Conclusión: Un solo cuerpo, muchas expresiones
Nuestro viaje a través de los mundos del metodismo y el pentecostalismo revela dos expresiones distintas, pero relacionadas, de una fe cristiana viva. Hemos visto el viaje de gracia ordenado y orientado al proceso que define al metodismo, con su énfasis en un corazón “extrañamente calentado” que crece constantemente a través de la santidad social y el amor disciplinado. También hemos sido testigos de la fe espontánea impulsada por el encuentro del pentecostalismo, nacida en el fuego de la calle Azusa y definida por una búsqueda apasionada de la presencia empoderadora del Espíritu Santo.
Sus diferencias son reales: en el estilo de adoración, en su comprensión de los sacramentos y en cómo estructuran sus iglesias. Sin embargo, debajo de estas diferencias yace un corazón compartido. Ambas tradiciones nacen de un profundo deseo de una relación personal y transformadora con Dios. Ambas proclaman la salvación solo a través de la fe en Jesucristo. Ambas confían en el poder del Espíritu Santo, ya sea para la obra gradual de la santificación o para el don inmediato de empoderamiento. Ambas sostienen la Biblia como su texto sagrado y comparten la pasión por ver el evangelio transformar vidas.

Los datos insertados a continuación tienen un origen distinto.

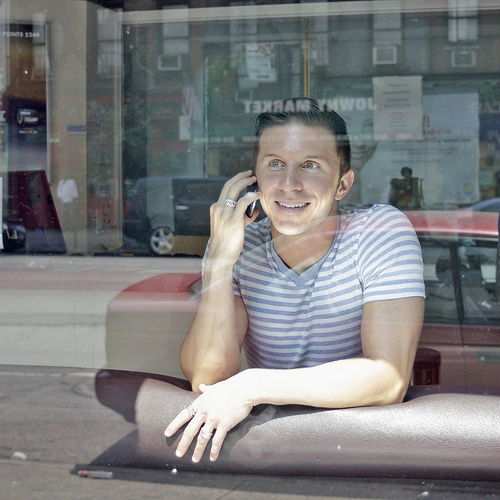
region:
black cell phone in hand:
[208, 161, 260, 254]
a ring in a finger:
[220, 175, 245, 216]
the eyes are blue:
[260, 148, 326, 177]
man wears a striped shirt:
[158, 92, 440, 475]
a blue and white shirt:
[198, 201, 431, 385]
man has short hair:
[196, 93, 403, 300]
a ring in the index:
[160, 392, 198, 422]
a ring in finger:
[196, 420, 215, 455]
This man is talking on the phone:
[201, 81, 396, 267]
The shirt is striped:
[186, 198, 441, 372]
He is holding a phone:
[166, 138, 281, 253]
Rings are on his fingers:
[163, 390, 233, 462]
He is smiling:
[254, 182, 329, 240]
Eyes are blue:
[248, 143, 350, 188]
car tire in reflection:
[149, 222, 176, 252]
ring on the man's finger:
[223, 199, 235, 211]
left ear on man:
[340, 167, 354, 204]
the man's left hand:
[172, 374, 273, 459]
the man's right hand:
[197, 171, 259, 262]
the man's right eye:
[265, 156, 283, 171]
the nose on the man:
[279, 167, 299, 193]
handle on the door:
[176, 200, 188, 216]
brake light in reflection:
[119, 194, 131, 221]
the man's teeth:
[275, 200, 308, 212]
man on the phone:
[155, 83, 444, 468]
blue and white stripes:
[206, 203, 441, 390]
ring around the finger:
[182, 401, 197, 417]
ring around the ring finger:
[221, 193, 239, 208]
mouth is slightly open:
[271, 198, 313, 210]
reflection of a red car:
[76, 185, 499, 417]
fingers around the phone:
[224, 156, 278, 233]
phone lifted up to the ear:
[215, 162, 278, 235]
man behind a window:
[1, 0, 498, 490]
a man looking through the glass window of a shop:
[21, 16, 466, 468]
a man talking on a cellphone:
[195, 100, 360, 244]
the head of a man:
[240, 90, 356, 245]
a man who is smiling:
[231, 88, 371, 257]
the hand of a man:
[160, 373, 257, 478]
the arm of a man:
[241, 283, 422, 467]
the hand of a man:
[196, 167, 261, 267]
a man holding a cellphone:
[199, 160, 265, 262]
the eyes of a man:
[263, 152, 328, 177]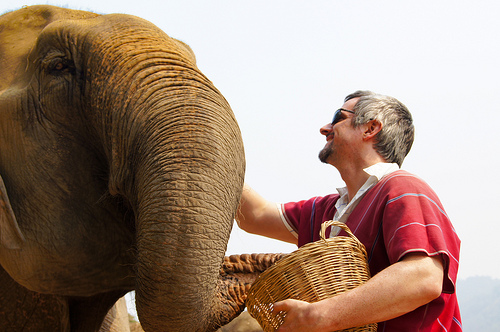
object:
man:
[235, 89, 464, 332]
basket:
[244, 220, 379, 331]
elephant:
[0, 4, 247, 332]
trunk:
[101, 28, 248, 332]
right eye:
[46, 60, 72, 76]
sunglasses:
[331, 108, 373, 124]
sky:
[0, 0, 500, 279]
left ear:
[362, 118, 383, 141]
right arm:
[234, 183, 337, 243]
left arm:
[309, 178, 446, 329]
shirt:
[277, 162, 462, 331]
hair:
[0, 2, 124, 15]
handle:
[319, 220, 360, 249]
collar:
[323, 162, 402, 236]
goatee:
[318, 139, 334, 164]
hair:
[343, 89, 415, 169]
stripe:
[385, 192, 450, 218]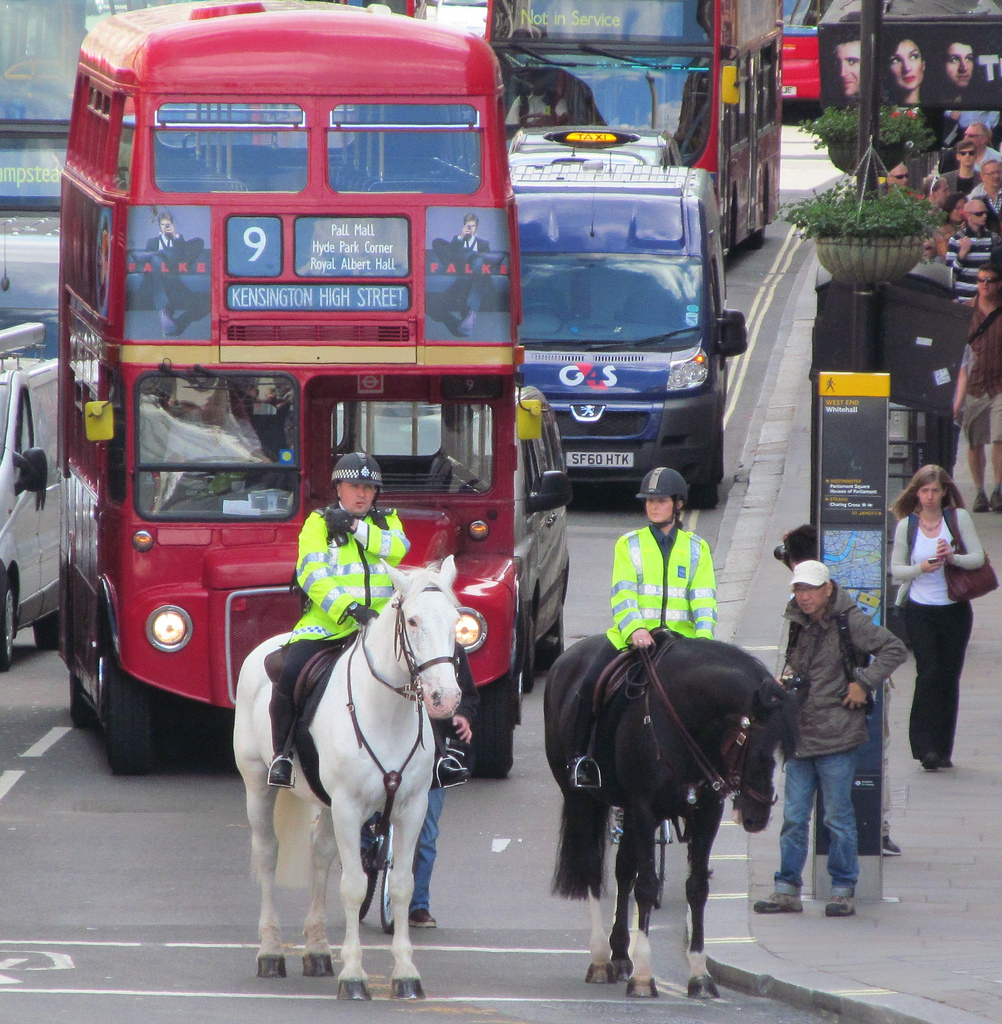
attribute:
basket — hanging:
[810, 234, 930, 292]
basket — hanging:
[826, 134, 902, 174]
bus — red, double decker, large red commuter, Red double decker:
[56, 1, 522, 775]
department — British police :
[337, 460, 378, 478]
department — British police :
[341, 460, 382, 481]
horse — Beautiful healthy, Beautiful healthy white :
[232, 548, 793, 1003]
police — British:
[257, 442, 723, 804]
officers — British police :
[264, 439, 732, 803]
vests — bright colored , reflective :
[290, 501, 723, 657]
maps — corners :
[822, 528, 885, 631]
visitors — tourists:
[758, 550, 889, 932]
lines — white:
[0, 721, 61, 835]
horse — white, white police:
[226, 559, 473, 1005]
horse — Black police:
[538, 623, 794, 1011]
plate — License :
[565, 440, 656, 476]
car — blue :
[507, 107, 747, 518]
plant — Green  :
[789, 182, 951, 249]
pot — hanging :
[782, 136, 933, 289]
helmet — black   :
[632, 457, 703, 517]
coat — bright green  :
[598, 515, 740, 646]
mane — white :
[379, 548, 440, 617]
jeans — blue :
[769, 765, 874, 907]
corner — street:
[735, 521, 897, 940]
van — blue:
[509, 166, 734, 499]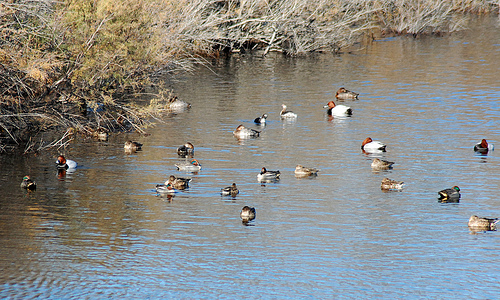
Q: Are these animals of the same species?
A: Yes, all the animals are ducks.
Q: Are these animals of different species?
A: No, all the animals are ducks.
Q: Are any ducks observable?
A: Yes, there is a duck.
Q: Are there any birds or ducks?
A: Yes, there is a duck.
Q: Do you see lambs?
A: No, there are no lambs.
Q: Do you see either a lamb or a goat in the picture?
A: No, there are no lambs or goats.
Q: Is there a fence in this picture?
A: No, there are no fences.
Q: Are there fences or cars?
A: No, there are no fences or cars.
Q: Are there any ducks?
A: Yes, there is a duck.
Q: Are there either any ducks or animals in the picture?
A: Yes, there is a duck.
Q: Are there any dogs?
A: No, there are no dogs.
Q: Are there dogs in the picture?
A: No, there are no dogs.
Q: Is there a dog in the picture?
A: No, there are no dogs.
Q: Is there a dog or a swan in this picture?
A: No, there are no dogs or swans.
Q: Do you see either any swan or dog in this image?
A: No, there are no dogs or swans.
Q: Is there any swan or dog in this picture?
A: No, there are no dogs or swans.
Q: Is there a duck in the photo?
A: Yes, there is a duck.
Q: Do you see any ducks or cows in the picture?
A: Yes, there is a duck.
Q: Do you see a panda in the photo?
A: No, there are no pandas.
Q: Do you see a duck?
A: Yes, there is a duck.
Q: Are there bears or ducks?
A: Yes, there is a duck.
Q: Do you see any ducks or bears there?
A: Yes, there is a duck.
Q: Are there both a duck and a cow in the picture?
A: No, there is a duck but no cows.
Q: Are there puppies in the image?
A: No, there are no puppies.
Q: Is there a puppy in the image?
A: No, there are no puppies.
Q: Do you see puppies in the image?
A: No, there are no puppies.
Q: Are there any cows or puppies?
A: No, there are no puppies or cows.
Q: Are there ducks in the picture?
A: Yes, there is a duck.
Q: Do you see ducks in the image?
A: Yes, there is a duck.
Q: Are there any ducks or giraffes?
A: Yes, there is a duck.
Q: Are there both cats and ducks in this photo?
A: No, there is a duck but no cats.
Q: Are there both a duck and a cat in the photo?
A: No, there is a duck but no cats.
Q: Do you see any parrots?
A: No, there are no parrots.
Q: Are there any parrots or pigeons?
A: No, there are no parrots or pigeons.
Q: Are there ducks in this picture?
A: Yes, there is a duck.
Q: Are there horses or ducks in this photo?
A: Yes, there is a duck.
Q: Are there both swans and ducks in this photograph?
A: No, there is a duck but no swans.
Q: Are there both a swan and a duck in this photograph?
A: No, there is a duck but no swans.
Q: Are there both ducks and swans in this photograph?
A: No, there is a duck but no swans.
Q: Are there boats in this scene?
A: No, there are no boats.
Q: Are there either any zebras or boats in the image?
A: No, there are no boats or zebras.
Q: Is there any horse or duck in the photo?
A: Yes, there is a duck.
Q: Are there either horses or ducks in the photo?
A: Yes, there is a duck.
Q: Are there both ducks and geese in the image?
A: No, there is a duck but no geese.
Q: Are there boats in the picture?
A: No, there are no boats.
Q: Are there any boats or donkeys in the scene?
A: No, there are no boats or donkeys.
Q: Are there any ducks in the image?
A: Yes, there are ducks.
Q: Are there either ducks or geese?
A: Yes, there are ducks.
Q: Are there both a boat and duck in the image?
A: No, there are ducks but no boats.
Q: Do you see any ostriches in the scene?
A: No, there are no ostriches.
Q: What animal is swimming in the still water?
A: The ducks are swimming in the water.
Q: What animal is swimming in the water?
A: The ducks are swimming in the water.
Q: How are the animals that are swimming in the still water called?
A: The animals are ducks.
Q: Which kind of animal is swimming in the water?
A: The animals are ducks.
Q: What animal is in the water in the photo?
A: The ducks are in the water.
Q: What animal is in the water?
A: The ducks are in the water.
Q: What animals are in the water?
A: The animals are ducks.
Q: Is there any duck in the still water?
A: Yes, there are ducks in the water.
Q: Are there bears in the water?
A: No, there are ducks in the water.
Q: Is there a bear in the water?
A: No, there are ducks in the water.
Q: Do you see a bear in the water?
A: No, there are ducks in the water.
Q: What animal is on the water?
A: The ducks are on the water.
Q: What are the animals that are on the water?
A: The animals are ducks.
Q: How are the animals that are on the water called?
A: The animals are ducks.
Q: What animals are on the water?
A: The animals are ducks.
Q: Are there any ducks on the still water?
A: Yes, there are ducks on the water.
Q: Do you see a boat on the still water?
A: No, there are ducks on the water.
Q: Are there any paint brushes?
A: No, there are no paint brushes.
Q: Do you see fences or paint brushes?
A: No, there are no paint brushes or fences.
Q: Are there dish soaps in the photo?
A: No, there are no dish soaps.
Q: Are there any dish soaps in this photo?
A: No, there are no dish soaps.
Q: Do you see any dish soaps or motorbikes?
A: No, there are no dish soaps or motorbikes.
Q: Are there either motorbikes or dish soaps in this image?
A: No, there are no dish soaps or motorbikes.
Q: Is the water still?
A: Yes, the water is still.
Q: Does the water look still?
A: Yes, the water is still.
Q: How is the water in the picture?
A: The water is still.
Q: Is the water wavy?
A: No, the water is still.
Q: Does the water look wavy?
A: No, the water is still.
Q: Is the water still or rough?
A: The water is still.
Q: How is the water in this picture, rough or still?
A: The water is still.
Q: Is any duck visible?
A: Yes, there is a duck.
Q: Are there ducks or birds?
A: Yes, there is a duck.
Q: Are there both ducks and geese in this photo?
A: No, there is a duck but no geese.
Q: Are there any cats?
A: No, there are no cats.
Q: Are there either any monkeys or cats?
A: No, there are no cats or monkeys.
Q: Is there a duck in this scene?
A: Yes, there is a duck.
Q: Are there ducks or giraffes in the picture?
A: Yes, there is a duck.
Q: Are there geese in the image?
A: No, there are no geese.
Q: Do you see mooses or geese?
A: No, there are no geese or mooses.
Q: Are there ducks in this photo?
A: Yes, there is a duck.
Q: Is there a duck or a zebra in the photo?
A: Yes, there is a duck.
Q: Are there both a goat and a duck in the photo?
A: No, there is a duck but no goats.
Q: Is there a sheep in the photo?
A: No, there is no sheep.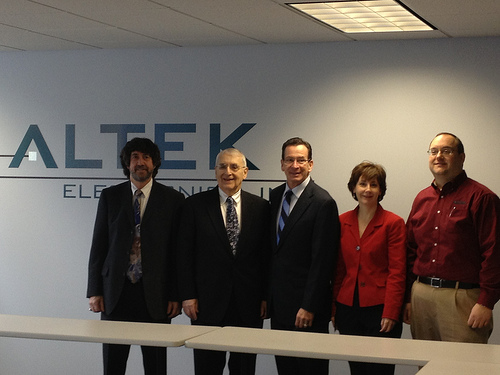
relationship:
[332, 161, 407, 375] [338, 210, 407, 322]
lady in jacket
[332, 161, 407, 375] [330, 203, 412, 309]
lady wearing a jacket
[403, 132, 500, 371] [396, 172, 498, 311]
man wearing shirt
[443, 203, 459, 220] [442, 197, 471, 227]
pen in pocket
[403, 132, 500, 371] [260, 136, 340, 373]
man wearing man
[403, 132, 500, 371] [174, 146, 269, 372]
man wearing man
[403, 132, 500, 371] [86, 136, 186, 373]
man wearing man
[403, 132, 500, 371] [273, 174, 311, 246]
man wearing shirt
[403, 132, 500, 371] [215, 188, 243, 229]
man wearing shirt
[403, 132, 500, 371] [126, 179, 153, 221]
man wearing shirt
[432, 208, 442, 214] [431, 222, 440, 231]
button on button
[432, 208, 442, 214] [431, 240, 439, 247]
button on button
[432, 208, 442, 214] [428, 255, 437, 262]
button on button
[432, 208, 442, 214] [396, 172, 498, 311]
button on shirt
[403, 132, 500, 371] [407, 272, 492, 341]
man wearing pants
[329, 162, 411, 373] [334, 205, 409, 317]
lady has on a jacket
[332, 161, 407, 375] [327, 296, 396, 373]
lady wearing pants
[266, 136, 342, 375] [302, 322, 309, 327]
man wearing ring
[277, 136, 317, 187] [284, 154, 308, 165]
man wearing glasses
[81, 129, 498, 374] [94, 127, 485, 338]
people standing in line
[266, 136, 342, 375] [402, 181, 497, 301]
man wearing shirt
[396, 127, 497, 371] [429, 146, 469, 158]
man wearing glasses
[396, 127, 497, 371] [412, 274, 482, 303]
man wearing belt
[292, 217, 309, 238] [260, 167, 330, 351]
pocket in jacket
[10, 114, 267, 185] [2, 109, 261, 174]
letters on wall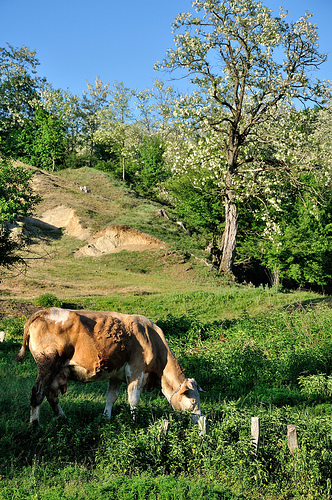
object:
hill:
[45, 158, 165, 279]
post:
[249, 413, 261, 459]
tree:
[149, 0, 332, 272]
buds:
[266, 28, 272, 36]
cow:
[17, 305, 227, 449]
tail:
[15, 324, 29, 363]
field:
[194, 274, 327, 378]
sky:
[0, 0, 331, 112]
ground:
[0, 159, 331, 497]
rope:
[168, 376, 188, 405]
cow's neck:
[157, 355, 186, 400]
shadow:
[171, 353, 323, 409]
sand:
[75, 228, 152, 262]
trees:
[0, 139, 39, 264]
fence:
[159, 415, 317, 463]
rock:
[78, 185, 91, 194]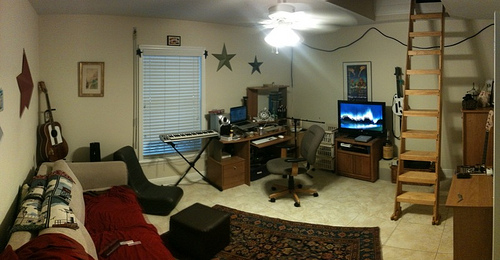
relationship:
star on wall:
[208, 41, 241, 73] [1, 2, 495, 241]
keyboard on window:
[158, 121, 244, 160] [125, 21, 229, 183]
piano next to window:
[156, 125, 224, 195] [131, 43, 208, 160]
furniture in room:
[7, 146, 197, 256] [7, 12, 499, 259]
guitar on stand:
[31, 75, 72, 159] [39, 105, 61, 161]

Quizás la mejor manera de entenderlas es a través de la hermosa imagen del apóstol Pablo del Cuerpo de Cristo en 1 Corintios 12. El cuerpo es uno, pero tiene muchas partes. La mano no puede decir al ojo: “No te necesito”. La fe estructurada y socialmente consciente del metodismo es una parte vital del Cuerpo. La adoración ferviente y guiada por el Espíritu del pentecostalismo es también una parte vital del Cuerpo. Cada una tiene un don único que ofrecer a la otra y al mundo.